━━━━━ GIVEN DATA
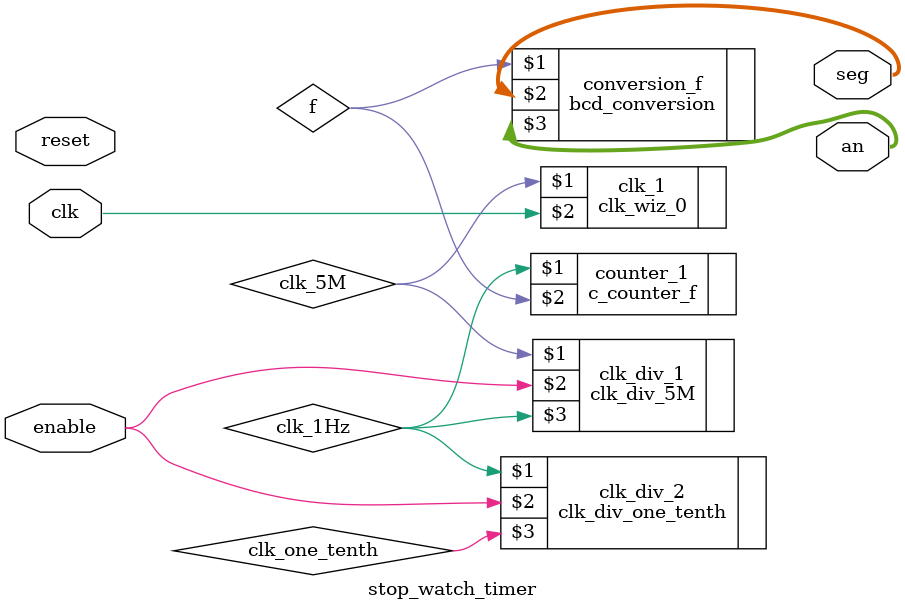
<source format=v>
`timescale 1ns / 1ps


module stop_watch_timer(
    input reset,
    input enable,
    input clk,
    output [7:0] an,
    output [7:0] seg
    );
    
    clk_wiz_0 clk_1(clk_5M, clk);

            
    clk_div_5M clk_div_1(clk_5M, enable, clk_1Hz);
    
    clk_div_one_tenth clk_div_2(clk_1Hz, enable, clk_one_tenth);
    
    c_counter_f counter_1(clk_1Hz,f);
    
    bcd_conversion conversion_f(f,seg,an);
    
endmodule
</source>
━━━━━━━━━━
**WORK ORDER:**
The entries above should be retyped word for word, with all pictures omitted.

**EXERCISE ANSWER:**
<source format=v>
`timescale 1ns / 1ps


module stop_watch_timer(
    input reset,
    input enable,
    input clk,
    output [7:0] an,
    output [7:0] seg
    );
    
    clk_wiz_0 clk_1(clk_5M, clk);

            
    clk_div_5M clk_div_1(clk_5M, enable, clk_1Hz);
    
    clk_div_one_tenth clk_div_2(clk_1Hz, enable, clk_one_tenth);
    
    c_counter_f counter_1(clk_1Hz,f);
    
    bcd_conversion conversion_f(f,seg,an);
    
endmodule
</source>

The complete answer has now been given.